A Systematic North-South asymmetry in the Steady-state Climate of rapidly-rotating Oblique Water Worlds

TL;DR

This study uses ExoSPEEDY, a general circulation model of intermediate complexity, to simulate the steady-state climates of aqua-planets across a range of masses, obliquities, and rotation rates. The results show that obliquity and rotation strongly control seasonal variability and, at high obliquity, drive a robust north–south polar temperature asymmetry that intensifies with faster rotation and remains largely mass-independent. These hemispheric temperature and cloud-pattern asymmetries persist across atmospheric pressures (1013–30 mbar) and provide a potential observational handle on obliquity and rotation for exoplanets, with implications for habitability assessments of ocean worlds such as K2-18b and TOI-1452b. The work also discusses bifurcation and multi-equilibrium dynamics in planetary atmospheres, and situates Uranus as a Solar System analogue to motivate and contextualize the exoplanet results, while noting current modeling limitations and directions for future improvements.

Abstract

Planetary obliquity (axial tilt) plays an important role in regulating the climate evolution and habitability of water-covered planets.
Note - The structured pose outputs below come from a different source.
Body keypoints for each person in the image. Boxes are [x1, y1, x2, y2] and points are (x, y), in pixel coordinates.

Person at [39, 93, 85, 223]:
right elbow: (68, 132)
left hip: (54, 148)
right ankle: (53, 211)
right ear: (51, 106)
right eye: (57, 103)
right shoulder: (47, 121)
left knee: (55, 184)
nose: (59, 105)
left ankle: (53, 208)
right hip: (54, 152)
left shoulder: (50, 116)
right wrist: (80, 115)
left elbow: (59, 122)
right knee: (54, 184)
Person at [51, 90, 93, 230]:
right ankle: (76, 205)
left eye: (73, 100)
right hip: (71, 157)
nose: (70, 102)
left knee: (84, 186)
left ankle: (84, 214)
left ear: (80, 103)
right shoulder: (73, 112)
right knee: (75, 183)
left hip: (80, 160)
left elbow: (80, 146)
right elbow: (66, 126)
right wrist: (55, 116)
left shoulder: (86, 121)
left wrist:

Despite the suspicion of large obliquities in several exoplanetary systems, this phenomenon remains hard to observe directly. We aimed to study the effect of mass, obliquity, and rotation on the steady state climate of water-covered planets. We simulated the climate evolution of such planets with varying obliquities, rotational speed, and mass using a general circulation model (GCM) of intermediate complexity, assuming aqua-planet configurations. High obliquity supports an asymmetry between the equilibrium climatological conditions in the northern and southern hemispheres. The polar temperature ratio deviates further from unity with increasing obliquity and rotation rate. Cloud coverage patterns also shift with obliquity, displaying distinct latitudinal bands and increased cloudiness in the warmer hemisphere. The climate of habitable-zone aqua-planets turns out to be sensitive to changes in obliquity and rotation rate, but are independent of planet mass. Our results highlight the importance of considering these factors when assessing the surface conditions of exoplanets. As a consequence, surface condition asymmetries in water-world exo-planets can be used to infer the planet's obliquity and rotation rate.

Figures (9)

• Figure 1: Zonal-average pressure-latitude for the climate of water-Earth with 23.4$^\circ$ obliquity. Latitude 0$^\circ$ is at the equator with positive values for the Northern Hemisphere. These are the time-average results from the last three years of the model simulation. Left panel: Color-map gives the average temperature, overplotted with zonal wind velocity contour lines (m s$^{-1}$). Dashed lines indicates easterlies whereas solid lines represents westerlies. Right panel: Color-map of the relative humidity.
• Figure 2: Mass and radius for a number of potentially habitable ocean worlds. The bullet points show identified ocean worlds: listed from bottom to top: HD 11505b, WASP 35, TOI 157, TOI 1452b, KELT 10b, HD 80883b, HD 221585b, HIP 67537b, K2-18b, Kepler 1980b, HD 50499b, Kepler 1766b, HD 50499c. The green curve gives the mass-radius relation for planets with a water content of $\ {\hbox{$\buildrel>\over\sim$}}\ 30$ % (by mass) from 2024AA...686A.296M. The arrows (and black crosses [right-most one is white]) give the simulation atmosphere models.
• Figure 3: Time evolution of the global average sea-level temperature for K2-18b over 180 months. Each frame represents a specific value of obliquity. Line colors represent different values of $\alpha$. The effect of its orbital eccentricity (of only $e=0.09$) is noticeable as the 12-month periodic variations in temperature.
• Figure 4: Global average values of the sea-level temperature (left panel), deep cloud coverage (middle), and specific humidity (right) as a function of obliquity and $\alpha$. Each panel has several curves for each value of $\alpha$; the legend is in the left-most panel.
• Figure 5: Latitudinal profiles of sea-level temperature for different values of the obliquity and $\alpha$. Each panel represents a specific obliquity and the curves are colored according to $\alpha$ using the same color scheme for each panel. The legend is presented along the bottom of the figure. Negative latitudes are in the Southern hemisphere and positive values represents the Northern hemisphere; the equator is at 0$^{\circ}$. The presented data gives the time average of the last two orbital periods in the calculation of the planet's atmosphere.